Cowen, a professor of economics at George Mason University, uses as a springboard in his book the continuing debate between “cultural pessimists” and “cultural optimists.” He casts his lot squarely with the (outnumbered) optimists. His case for cultural optimism is woven skillfully from sound economics and a careful study of cultural history.
One element of Cowen’s argument grows from his exploration of the sources of cultural pessimism. Many pessimists are simply unimaginative old coots—as Cowen writes, they “identify great culture with what they know and have learned to love.” If you spend, say, the first 40 years of your life listening only to the music of baroque composers, when you first hear the music of romantics such as Tchaikovsky, it sounds barbarous. In economic terms, you dislike post-baroque music because you haven’t yet developed the human capital required to appreciate it.
Cowen also exposes the self-centeredness of many cultural pessimists.

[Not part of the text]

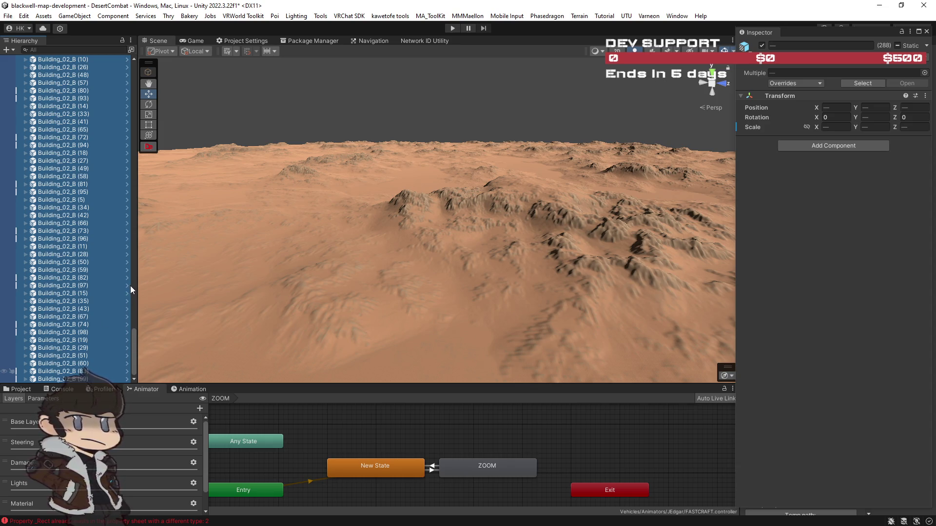
key(Delete)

If the masses can enjoy a new work immediately, cultural pessimists haughtily pan it; but if the cultural pessimists themselves are baffled by the work, they dismiss it as illegitimate. Each pessimist regards his or her own unique accumulation of cultural human capital to be the only legitimate accumulation.
Another source of cultural pessimism that Cowen identifies is fear of the future. Many people truly fear for society when they see its cultural basis changing. This fear, however, owes far more to lack of imagination than to any evidence that cultural change necessarily portends social dry rot or disintegration. The culture of 1990s America differs from that of 1950s America—but is it really worse (as many people believe)?
Workers’ greater productivity today means that they have more time to enjoy cultural amenities. Musical recordings of all types are more readily available than ever, as are broadcast performances and videotapes of dance, opera, and theater. The recent advent of book superstores brings to most Americans a selection of books that as recently as a decade ago was available only to residents of a few large cities. Far from destroying culture, the free market is bringing it within reach of more people than ever.
Mention of these bookstores points to a third source of cultural pessimism—interest-group agitation. Among those who wail about the cultural Armageddon allegedly foretold by book superstores are smaller book retailers. Those retailers naturally don’t like the efficiencies that characterize Barnes & Noble and Borders. But it’s uncouth to complain honestly about these new merchants (“I don’t like ‘em because they’re better than I am at selling books!”). So smaller booksellers instead ominously prophesy cultural damnation if the book superstores aren’t stopped. Cowen’s discussion, replete with examples, of how cultural pessimism has been used through the centuries to mask attempts at undermining consumer choice is fascinating.
My only complaint is that Cowen is too easy on those who support government funding of the arts. Given the wealth of evidence assembled here on how markets promote a vibrant culture, he could easily have called for the abolition of the National Endowment for the Arts, but does not.
Reading Cowen’s book is itself an act of cultural betterment; it is learned and sophisticated without being pedantic. It complements nicely the economics of the late Julian Simon, as well as the work of Reason editor Virginia Postrel. The message of each of these authors is that we should welcome, not fear, the results of freedom.